A compreensão dos usuários sobre esta forma de acesso aos medicamentos - suas percepções e nível de entendimento - tampouco é conhecida. A questão do direito à saúde é tema de diversos estudos, principalmente teórico-conceituais, mas também quanto ao cumprimento do direito pelos serviços de saúde. No entanto, é o ponto de vista dos profissionais, pesquisadores e gestores que prevalece nas publicações disponíveis. O ponto de vista dos usuários a respeito do direito à saúde ainda é pouco investigado. Ainda menos conhecida é a perspectiva do usuário em relação ao direito de acesso aos medicamentos enquanto direito à saúde.

É com este intuito de fazer emergir a perspectiva dos usuários de medicamentos de Itajaí que acessaram por mandados judiciais contra o Estado os produtos em questão que o presente estudo se propôs a reconstruir suas trajetórias, buscando compreender suas percepções sobre o processo de acesso a medicamentos na perspectiva da garantia do direito à saúde.

Metodologia

O estudo foi desenvolvido com base na metodologia qualitativa de pesquisa.
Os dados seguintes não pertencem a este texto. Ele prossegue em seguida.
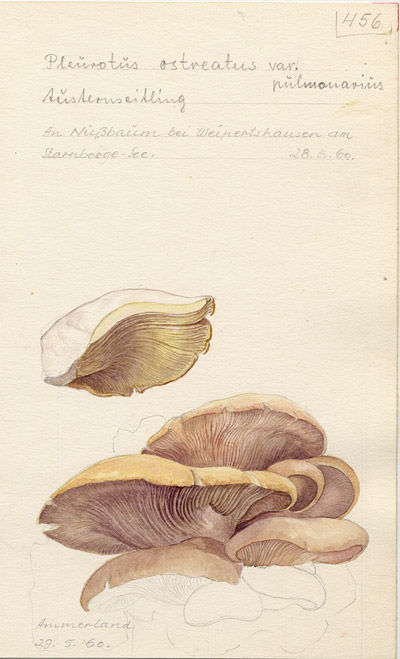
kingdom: Fungi
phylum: Basidiomycota
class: Agaricomycetes
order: Agaricales
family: Pleurotaceae
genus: Pleurotus
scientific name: Pleurotus pulmonarius
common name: Pale oyster
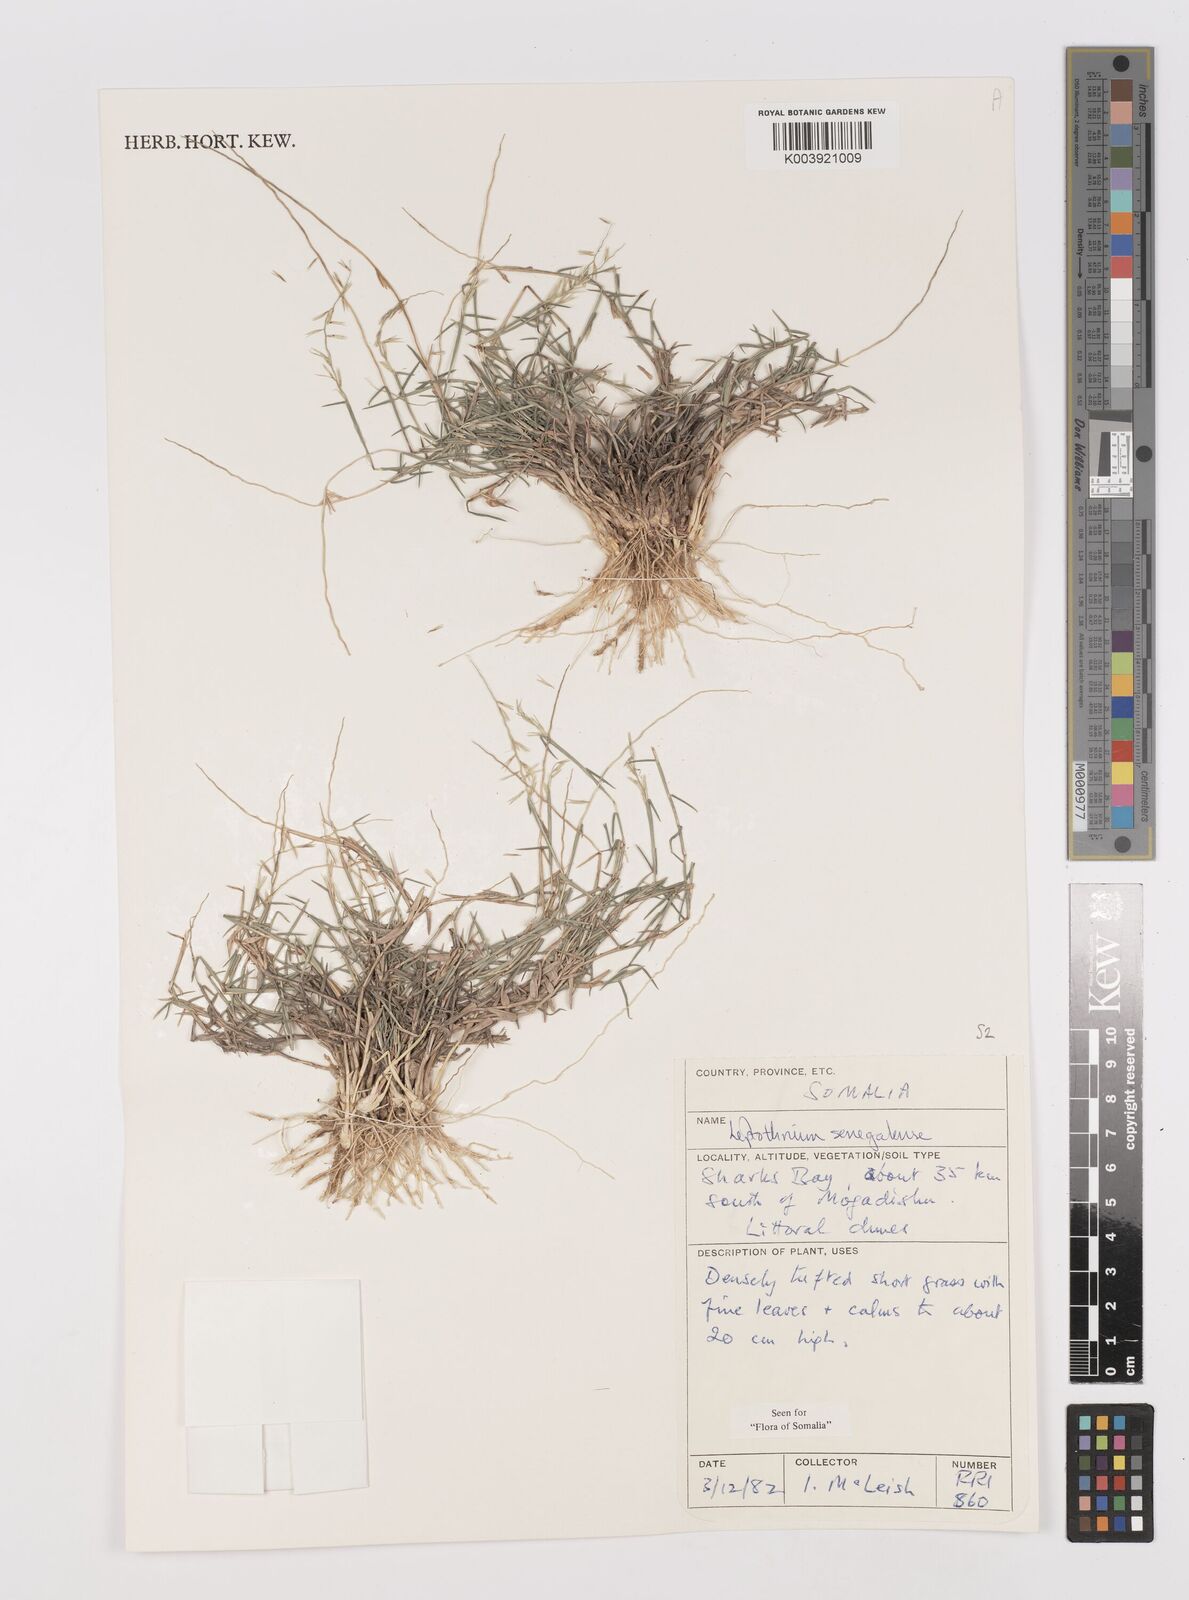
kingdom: Plantae
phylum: Tracheophyta
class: Liliopsida
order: Poales
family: Poaceae
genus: Leptothrium
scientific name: Leptothrium senegalense
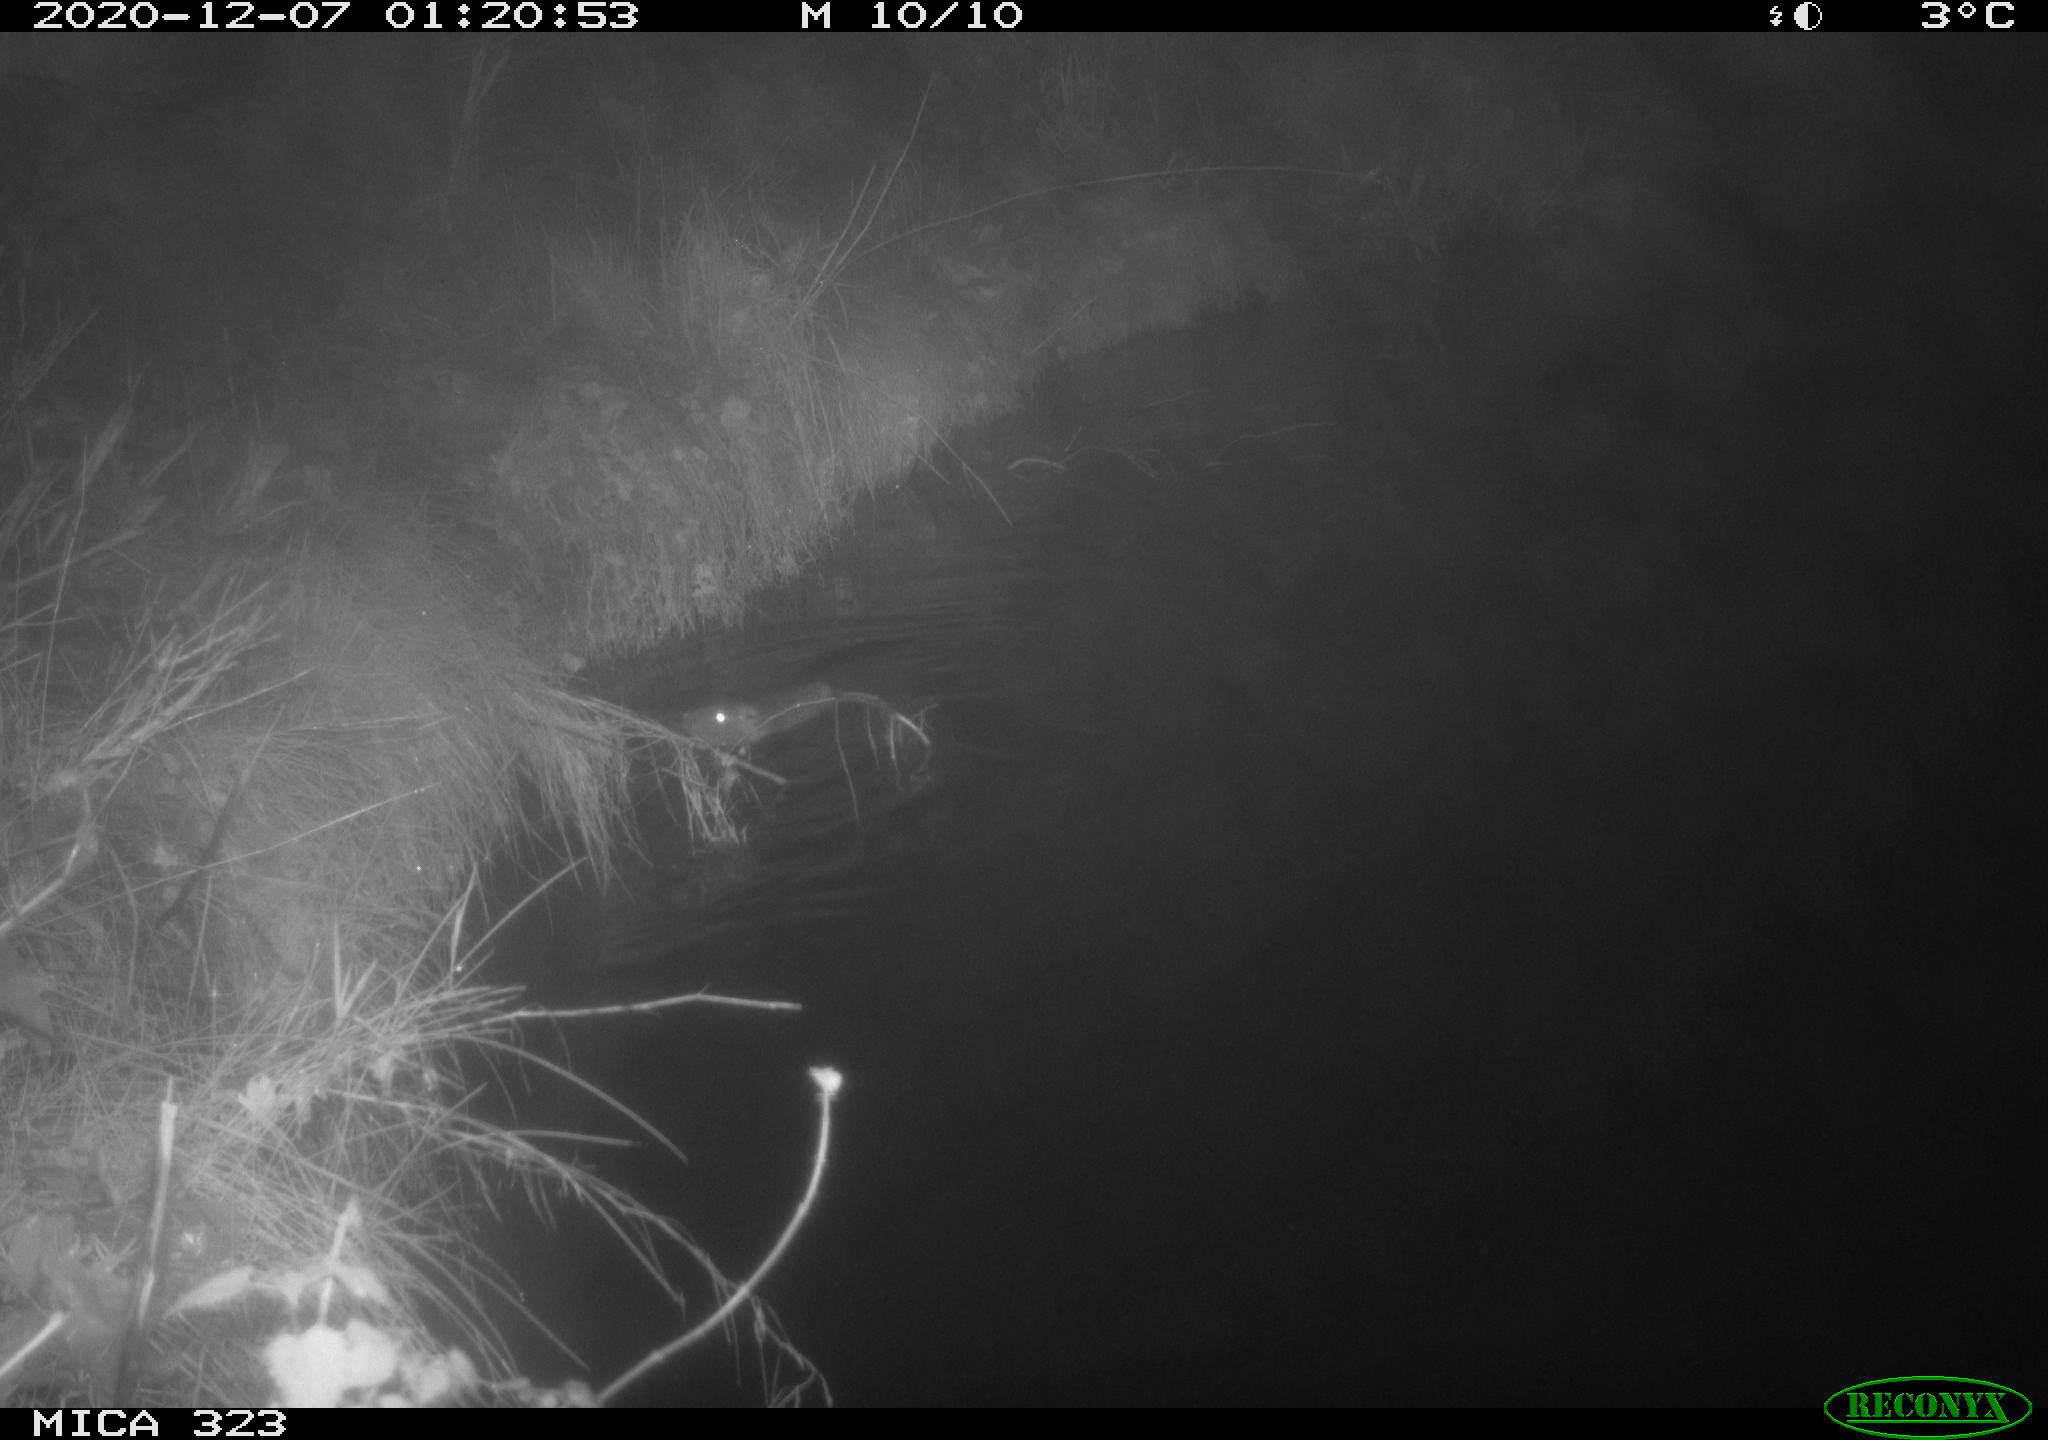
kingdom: Animalia
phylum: Chordata
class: Mammalia
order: Rodentia
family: Myocastoridae
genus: Myocastor
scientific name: Myocastor coypus
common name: Coypu
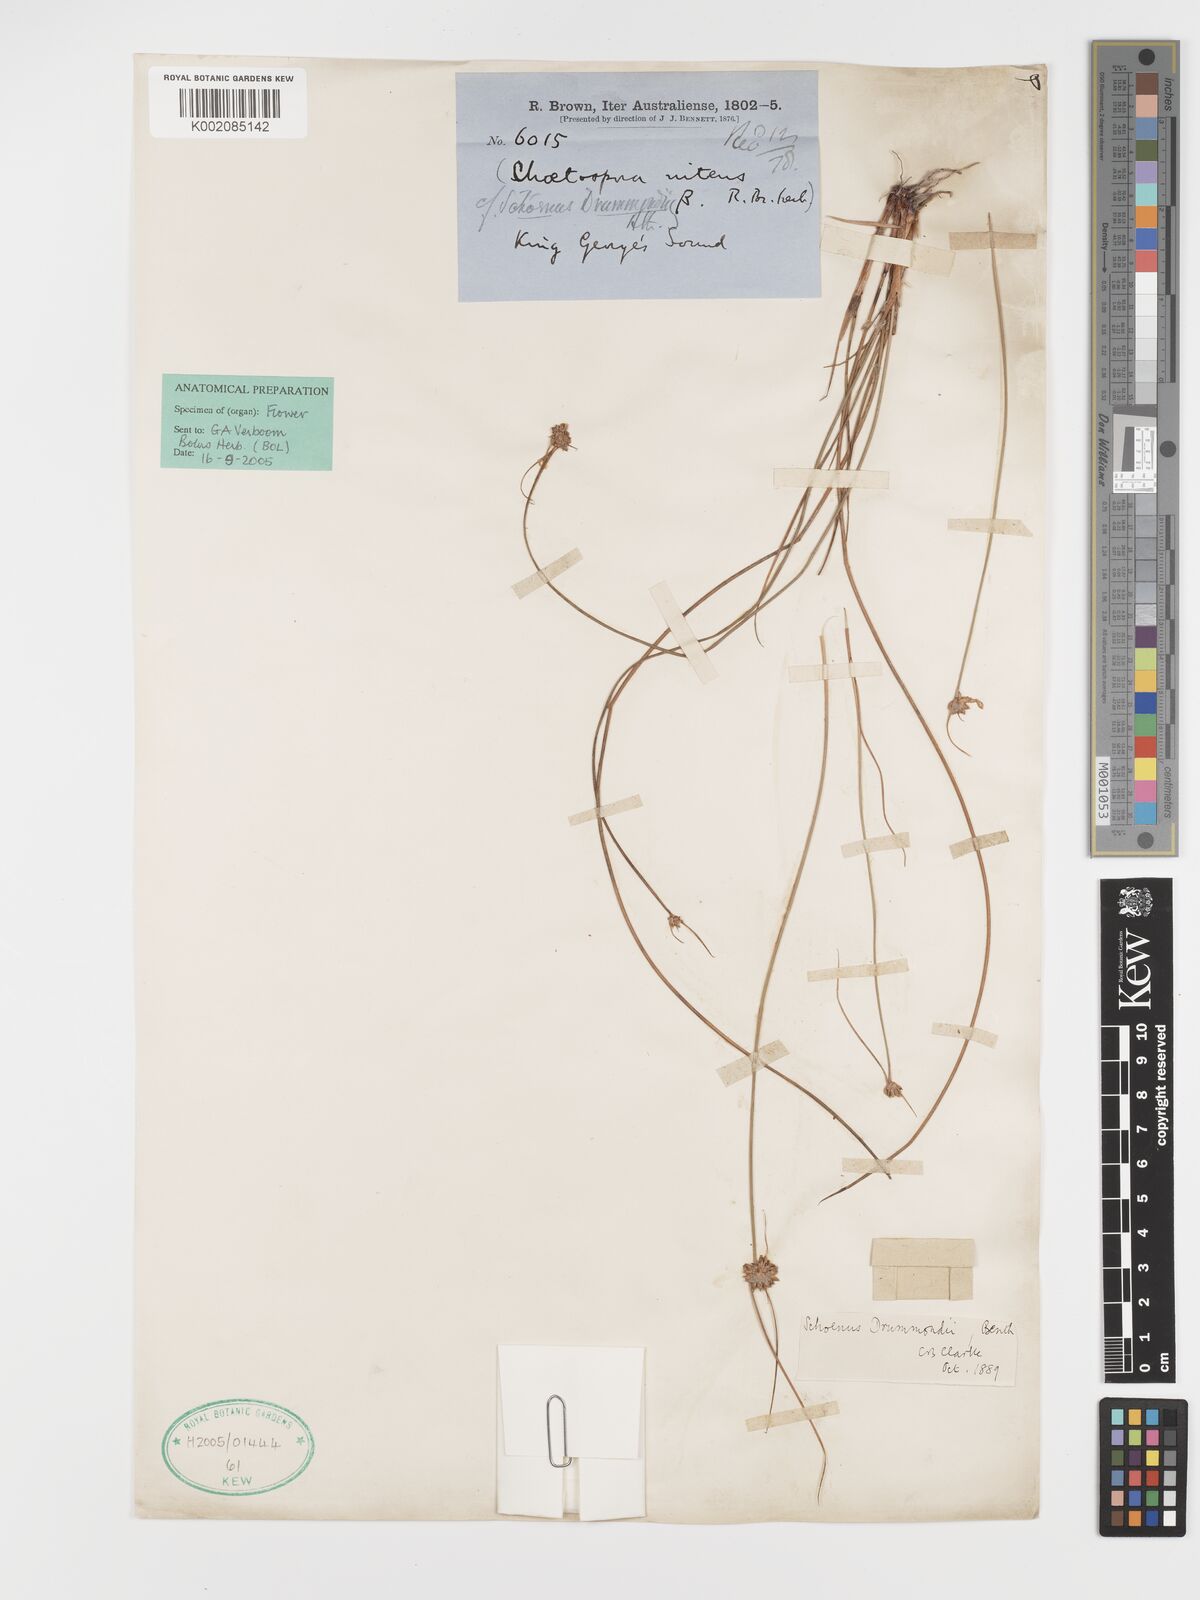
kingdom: Plantae
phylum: Tracheophyta
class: Liliopsida
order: Poales
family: Cyperaceae
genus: Schoenus
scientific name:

Foi realizado no município de Itajaí, localizado na Foz do Rio Itajaí-açú, que possui cerca de 160.000 habitantes e população predominantemente urbana. A partir da listagem dos processos gerados por mandados judiciais para fornecimento de medicamentos contra o Estado de Santa Catarina, foram identificados aqueles referentes a usuários residentes na cidade de Itajaí (que representam cerca de 4% do total, segundo levantamento realizado por Pereira7 em 2005) com processo ativo no período de julho de 2006. Realizou-se a busca dos mesmos via telefone (realizaram-se até seis tentativas de contato em dias e horários alternados com cada usuário). Ao contatar os usuários, os pesquisadores explicavam sobre o estudo e convidavam-nos a participar do mesmo.

Para elucidar as trajetórias percorridas pelos usuários até o acesso aos medicamentos via mandados judiciais contra o Estado, assim como identificar os atores sociais e instituições que influenciam neste caminho, foram realizadas entrevistas semiestruturadas com os usuários que aceitaram participar do estudo. As entrevistas foram realizadas no local mais apropriado para o usuário (em sua casa ou de familiares, associação da qual faz parte ou ainda em seu trabalho), informado pelo mesmo por telefone.

As entrevistas foram realizadas com o próprio usuário ou com seus responsáveis, seguindo o protocolo ético de pesquisa com seres humanos e solicitando a assinatura do termo de consentimento livre e esclarecido. Estas entrevistas foram gravadas e seguiam o roteiro que contemplava as seguintes questões: há quanto tempo tem o problema de saúde, há quanto tempo utiliza o medicamento, se houve outras tentativas de tratamento anteriores para o mesmo problema de saúde, por onde começou a busca pelo medicamento prescrito e todas as etapas que percorreu, quais pessoas ou instituições lhe informaram sobre como conseguir o medicamento ou lhe ajudaram de alguma forma na trajetória, se já fez solicitações de medicamentos ou outros recursos nas secretarias municipal ou estadual anteriormente. Além das entrevistas, outras informações que o pesquisador achou pertinente (como idade, profissão, grau de escolaridade, estado civil, condição financeira) foram anotadas e incorporadas ao material das entrevistas.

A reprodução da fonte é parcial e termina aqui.